_TASK STATEMENT_. Scan the entries for "Fabric". Every line that holds it is to be copied.

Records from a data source
· · · · · · ·

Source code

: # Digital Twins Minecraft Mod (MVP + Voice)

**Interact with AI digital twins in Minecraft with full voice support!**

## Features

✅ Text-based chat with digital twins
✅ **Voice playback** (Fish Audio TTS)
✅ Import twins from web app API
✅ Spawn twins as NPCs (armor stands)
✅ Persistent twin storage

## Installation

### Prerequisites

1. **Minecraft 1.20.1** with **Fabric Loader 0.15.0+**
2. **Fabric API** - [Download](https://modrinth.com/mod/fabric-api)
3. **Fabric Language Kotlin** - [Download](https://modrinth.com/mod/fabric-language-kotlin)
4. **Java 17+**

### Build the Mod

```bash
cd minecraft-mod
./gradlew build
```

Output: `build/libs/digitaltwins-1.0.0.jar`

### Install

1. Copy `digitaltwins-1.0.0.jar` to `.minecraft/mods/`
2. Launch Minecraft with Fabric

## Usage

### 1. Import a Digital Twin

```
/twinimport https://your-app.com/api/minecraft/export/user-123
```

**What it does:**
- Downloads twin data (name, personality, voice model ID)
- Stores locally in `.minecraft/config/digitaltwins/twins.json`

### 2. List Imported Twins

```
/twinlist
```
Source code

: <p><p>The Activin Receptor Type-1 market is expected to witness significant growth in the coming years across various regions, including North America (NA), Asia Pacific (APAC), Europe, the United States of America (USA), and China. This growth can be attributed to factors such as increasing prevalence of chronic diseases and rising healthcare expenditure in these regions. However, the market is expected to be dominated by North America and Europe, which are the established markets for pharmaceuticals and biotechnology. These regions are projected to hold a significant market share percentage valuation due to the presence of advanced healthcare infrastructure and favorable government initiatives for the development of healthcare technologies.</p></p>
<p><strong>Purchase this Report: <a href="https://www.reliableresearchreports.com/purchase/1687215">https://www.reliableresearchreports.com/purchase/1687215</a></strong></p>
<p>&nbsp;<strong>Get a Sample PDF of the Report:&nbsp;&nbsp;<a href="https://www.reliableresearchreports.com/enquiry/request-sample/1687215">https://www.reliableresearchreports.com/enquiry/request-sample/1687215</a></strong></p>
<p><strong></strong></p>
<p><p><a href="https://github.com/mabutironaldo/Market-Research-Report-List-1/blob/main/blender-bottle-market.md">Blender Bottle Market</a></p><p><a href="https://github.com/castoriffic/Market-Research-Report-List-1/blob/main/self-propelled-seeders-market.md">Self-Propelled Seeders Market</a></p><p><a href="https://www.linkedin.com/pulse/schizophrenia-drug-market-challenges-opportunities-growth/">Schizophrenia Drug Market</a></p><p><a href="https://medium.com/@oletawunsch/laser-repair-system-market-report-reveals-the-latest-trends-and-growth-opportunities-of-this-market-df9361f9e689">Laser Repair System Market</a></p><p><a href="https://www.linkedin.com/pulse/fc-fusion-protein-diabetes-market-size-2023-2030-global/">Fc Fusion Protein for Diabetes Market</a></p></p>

· · · · · · ·

_SOLUTION TO THIS PROBLEM_.
1. **Minecraft 1.20.1** with **Fabric Loader 0.15.0+**
2. **Fabric API** - [Download](https://modrinth.com/mod/fabric-api)
3. **Fabric Language Kotlin** - [Download](https://modrinth.com/mod/fabric-language-kotlin)
2. Launch Minecraft with Fabric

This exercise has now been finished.